Okay, no errors this time. That's a good sign. We can now go through all these different outputs from the view statements. Before split CSV, we had a single path. After split CSV, we had the single value arrays, and then after map, we have just the values without any array syntax. Let's go up to the results directory, and here are our output files behaving exactly as we wanted them to.
There's a little bonus here. You can actually see that the view operators are slightly mixed up in the order that they've done the output. This is because Nextflow is doing parallelization of these different tasks. So after it split the CSV, there are three elements in this channel, and it's handling the processing of those three elements in parallel automatically. That means that the order of the outputs is stochastic and can vary. In this case, it just happened that some of the view operators returned after the subsequent step had been completed, and so it came in this order.
If I run the same workflow again. Then sure enough, it's come in a different order and this time we've got the split CSVs and the maps in the order we'd expect.
So just bear in mind, you cannot rely on the order of outputs from a process task because Nextflow's handling this parallelization for you automatically. Nextflow does that for you with its data flow logic, and that's the real power of Nextflow.

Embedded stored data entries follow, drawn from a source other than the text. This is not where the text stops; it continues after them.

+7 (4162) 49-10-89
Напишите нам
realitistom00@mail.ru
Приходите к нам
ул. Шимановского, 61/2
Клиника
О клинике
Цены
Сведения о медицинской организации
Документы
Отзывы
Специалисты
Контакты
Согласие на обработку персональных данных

Okay, this is probably one of the most important chapters of the whole training. Once you understand channels, channel factories and operators, you start to key into the strength of Nextflow and what makes it unique as a programming language. This functionality allows Nextflow to parallelize all of your workflows for you and generate extremely complex workflow logic with a very clean syntax and a push data flow model. It can be a bit of a strange concept at first, but once you get used to writing code like this, it will quickly feel natural and before you know it, you'll be writing fantastic workflows.
Have a break, cup of tea, walk around and let's move on to chapter three, where we start to extend these concepts into more complex workflows. See you in the next video.